Me encontraba en un ring de boxeo, ataviado con calzón y casco azul y con unos enormes guantes rojos cubriendo mis manos. Delante de mí el oponente, con calzón negro y casco rojo, tenía la mirada fija en mí, pero mientras sus ojos relucían como los de un gato en la oscuridad, su rostro permanecía oculto en la sombra. Su postura era desafiante, dando pequeños saltos alternando las piernas en un continuo movimiento de balanceo, con un guante cubriéndose parcialmente la cara y con el otro ensayando golpes contra el aire, puñetazos que tenían escrito mi nombre.
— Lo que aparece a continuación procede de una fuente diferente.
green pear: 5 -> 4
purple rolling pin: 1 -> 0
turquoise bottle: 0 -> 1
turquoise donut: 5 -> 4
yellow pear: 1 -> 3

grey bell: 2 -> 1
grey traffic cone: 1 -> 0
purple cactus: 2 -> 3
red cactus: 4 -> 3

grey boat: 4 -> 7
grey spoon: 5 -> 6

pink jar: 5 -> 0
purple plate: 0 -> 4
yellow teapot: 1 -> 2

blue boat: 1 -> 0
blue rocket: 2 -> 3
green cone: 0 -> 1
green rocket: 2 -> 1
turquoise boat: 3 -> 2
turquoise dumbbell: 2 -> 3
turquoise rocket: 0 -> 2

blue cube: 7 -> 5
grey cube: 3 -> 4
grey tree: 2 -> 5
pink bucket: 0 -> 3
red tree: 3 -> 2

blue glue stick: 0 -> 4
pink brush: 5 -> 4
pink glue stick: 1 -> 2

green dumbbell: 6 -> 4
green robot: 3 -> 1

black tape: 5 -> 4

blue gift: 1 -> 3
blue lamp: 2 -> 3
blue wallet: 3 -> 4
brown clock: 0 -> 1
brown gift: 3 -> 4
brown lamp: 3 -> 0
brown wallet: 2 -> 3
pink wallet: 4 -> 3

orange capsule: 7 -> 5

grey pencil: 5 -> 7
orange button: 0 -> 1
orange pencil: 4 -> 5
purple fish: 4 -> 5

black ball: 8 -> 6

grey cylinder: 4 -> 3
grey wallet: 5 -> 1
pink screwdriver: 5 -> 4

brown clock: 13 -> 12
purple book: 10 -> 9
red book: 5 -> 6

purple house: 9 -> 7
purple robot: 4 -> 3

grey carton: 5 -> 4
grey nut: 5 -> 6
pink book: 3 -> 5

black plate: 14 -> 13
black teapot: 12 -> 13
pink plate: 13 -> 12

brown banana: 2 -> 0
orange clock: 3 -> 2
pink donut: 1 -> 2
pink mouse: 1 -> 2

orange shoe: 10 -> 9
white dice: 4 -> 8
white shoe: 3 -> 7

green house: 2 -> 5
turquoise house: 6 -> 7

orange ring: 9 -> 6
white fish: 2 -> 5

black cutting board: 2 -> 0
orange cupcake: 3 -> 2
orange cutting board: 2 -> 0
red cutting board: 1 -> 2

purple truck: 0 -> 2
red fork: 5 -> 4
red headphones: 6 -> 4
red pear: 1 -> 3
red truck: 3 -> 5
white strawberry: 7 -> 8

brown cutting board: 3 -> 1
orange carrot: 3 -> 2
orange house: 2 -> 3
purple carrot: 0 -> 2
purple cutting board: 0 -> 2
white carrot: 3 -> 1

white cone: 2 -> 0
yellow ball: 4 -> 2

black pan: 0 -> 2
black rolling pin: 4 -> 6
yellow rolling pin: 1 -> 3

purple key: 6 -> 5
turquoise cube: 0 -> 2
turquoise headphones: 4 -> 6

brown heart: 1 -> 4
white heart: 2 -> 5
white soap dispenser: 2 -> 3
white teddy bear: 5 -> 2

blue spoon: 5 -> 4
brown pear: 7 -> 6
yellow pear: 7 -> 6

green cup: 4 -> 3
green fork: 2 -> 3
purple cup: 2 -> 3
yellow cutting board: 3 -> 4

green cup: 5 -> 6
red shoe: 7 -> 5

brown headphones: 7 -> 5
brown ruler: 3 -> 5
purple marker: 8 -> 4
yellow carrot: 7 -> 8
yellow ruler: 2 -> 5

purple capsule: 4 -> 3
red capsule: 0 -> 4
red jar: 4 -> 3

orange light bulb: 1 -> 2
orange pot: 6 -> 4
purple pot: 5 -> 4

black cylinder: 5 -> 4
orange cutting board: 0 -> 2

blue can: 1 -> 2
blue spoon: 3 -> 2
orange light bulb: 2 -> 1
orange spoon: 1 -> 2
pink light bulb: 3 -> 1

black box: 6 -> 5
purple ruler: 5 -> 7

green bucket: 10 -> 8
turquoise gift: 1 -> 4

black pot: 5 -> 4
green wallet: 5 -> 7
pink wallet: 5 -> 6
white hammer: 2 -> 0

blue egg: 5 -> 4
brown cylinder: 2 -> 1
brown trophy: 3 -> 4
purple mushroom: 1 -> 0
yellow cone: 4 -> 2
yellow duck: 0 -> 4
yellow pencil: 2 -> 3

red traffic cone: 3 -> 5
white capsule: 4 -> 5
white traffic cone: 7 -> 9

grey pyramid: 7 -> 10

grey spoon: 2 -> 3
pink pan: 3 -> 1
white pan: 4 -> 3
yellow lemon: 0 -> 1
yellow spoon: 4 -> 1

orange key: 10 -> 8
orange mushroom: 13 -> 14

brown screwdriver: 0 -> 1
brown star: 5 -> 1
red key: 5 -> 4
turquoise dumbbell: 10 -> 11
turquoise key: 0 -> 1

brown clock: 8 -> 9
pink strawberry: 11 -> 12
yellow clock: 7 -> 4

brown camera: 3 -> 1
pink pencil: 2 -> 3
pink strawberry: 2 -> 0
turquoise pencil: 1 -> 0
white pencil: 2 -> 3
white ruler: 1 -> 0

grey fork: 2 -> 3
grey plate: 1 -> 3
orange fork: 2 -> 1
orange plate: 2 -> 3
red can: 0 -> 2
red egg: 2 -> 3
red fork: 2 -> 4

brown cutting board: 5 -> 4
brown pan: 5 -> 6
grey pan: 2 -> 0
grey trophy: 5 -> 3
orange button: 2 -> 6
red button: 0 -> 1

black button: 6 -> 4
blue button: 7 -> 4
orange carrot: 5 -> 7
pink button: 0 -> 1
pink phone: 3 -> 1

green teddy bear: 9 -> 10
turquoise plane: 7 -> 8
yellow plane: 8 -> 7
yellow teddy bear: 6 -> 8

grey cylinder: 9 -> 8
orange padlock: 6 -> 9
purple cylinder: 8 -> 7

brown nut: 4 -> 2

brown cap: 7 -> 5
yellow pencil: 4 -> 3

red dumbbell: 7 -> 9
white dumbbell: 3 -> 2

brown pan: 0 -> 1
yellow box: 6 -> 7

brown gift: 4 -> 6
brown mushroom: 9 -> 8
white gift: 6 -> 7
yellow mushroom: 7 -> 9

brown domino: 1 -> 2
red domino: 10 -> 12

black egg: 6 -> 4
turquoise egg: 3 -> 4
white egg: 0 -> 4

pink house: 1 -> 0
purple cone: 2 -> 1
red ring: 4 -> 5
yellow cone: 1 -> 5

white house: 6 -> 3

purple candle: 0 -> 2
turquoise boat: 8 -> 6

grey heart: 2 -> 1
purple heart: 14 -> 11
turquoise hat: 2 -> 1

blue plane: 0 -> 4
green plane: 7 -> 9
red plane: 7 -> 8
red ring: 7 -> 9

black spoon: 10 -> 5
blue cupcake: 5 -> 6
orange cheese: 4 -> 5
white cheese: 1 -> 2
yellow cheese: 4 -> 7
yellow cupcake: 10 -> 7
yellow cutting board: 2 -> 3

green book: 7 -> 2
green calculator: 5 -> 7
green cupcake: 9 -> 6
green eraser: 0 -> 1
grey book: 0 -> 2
El pabellón estaba a rebosar de gente y el ambiente era espectacular. Algunos llevaban pancartas de ánimo, que no se sabía a quién iban dirigidas, otros devoraban sus bocadillos y absorbían sus refrescos, otros jaleaban y gritaban, aunque no se podía entender bien lo que decían, otros en cambio permanecían en silencio en sus asientos, como si aquello no fuese con ellos o como si estuviesen allí en contra de su voluntad.

La expectación inundaba todo el recinto haciendo aún más espesa la atmósfera formada por el humo de los cigarrillos. Había cámaras de televisión por todas partes y los flashes salpicaban la marea de almas dibujando un mosaico abstracto y abigarrado, que amenazaba con romperse en cualquier momento.

Volví a fijar la vista en mi adversario y pude comprobar que era más alto y más corpulento que yo; le veía seguro de sí mismo, dispuesto a darme una paliza, comenzaba a impacientarse al verme dubitativo y distraido. Y sentí un repentino e intenso miedo al dolor. Una bella señorita, que fue recibida con piropos y groserías, levantó un gran cartel anunciando el inicio del primer round. Sonó la campana y los gritos del público se hicieron ensordecedores, penetrando en mi cabeza y derritiéndose en mis oídos, colapsados por los agitados latidos de mi corazón, sumiéndome en un estado de semi-inconsciencia, del que salí de golpe (nunca mejor dicho) al recibir el primer puñetazo.

En realidad fueron más de uno, todos seguidos en procesión, sin oposición ni reacción posible. Abrí los ojos lentamente, notando cómo se iban hinchando mis párpados y limitando el campo de visión. Me incorporé como pude y el otro púgil se abalanzó sobre mí sin piedad, esquivé los dos primeros manotazos y el tercero fue directo a la nariz. Los ojos ahora empezaron a llorar y el dolor, agudo e intenso como si me clavasen una aguja, se hizo insoportable. Me agarré a las cuerdas y volvió a sonar la campana.

Dejándome caer en un pequeño taburete de madera en una de las esquinas del cuadrilátero me dediqué a escrutar las caras de los asistentes mientras alguien, al que no me preocupé de mirar, aplicaba una bolsa de hielo sobre las heridas. Entre todos aquellos exaltados me crucé con una mirada familiar, que reconocí al instante y que me transmitió la fuerza necesaria para ponerme en pie de nuevo tras sonar la campaña.

El segundo asalto dejó de ser un monólogo y, aunque tuvo igual desenlace que el anterior, no fueron mis costillas y mis mejillas las únicas que acabaron doloridas. La simple presencia de esa persona en la grada me había devuelto una motivación que nunca había tenido y me inspiró una especie de instinto de supervivencia que me impulsó a morir matando.

Fueron pasando los rounds y esa breve mirada entre uno y otro era suficiente para volver al ring a tratar de salir con vida de esa ratonera en la que el gato campaba a sus anchas con las uñas y los dientes afilados.

El número ocho lucía en el cartel de la bella señorita, cuando la mirada de rigor a la grada no fue correspondida. Miré desesperadamente al asiento que ahora estaba desierto y toda la fuerza, el ánimo y la voluntad abandonaron mi cuerpo. Un castillo de naipes que se desploma sobre sus cimientos.

El resto fue muy rápido, un certero puñetazo contra un cadáver erguido fue suficiente para tirar la toalla y dar por terminado el combate.

La vida a veces te pega unas sacudidas tan violentas que amenazan con tambalear tus pies y derribarte. Los mitos se caen como piedras, las leyendas se convierten en historias de ciencia ficción, los héroes envejecen y se vuelven vulnerables. Es entonces cuando hay que tomar una decisión: buscar otros mitos, héroes y leyendas o renunciar a ellos.

«Where have all the good men gone and where are all the gods?
Where’s the street-wise Hercules to fight the rising odds?».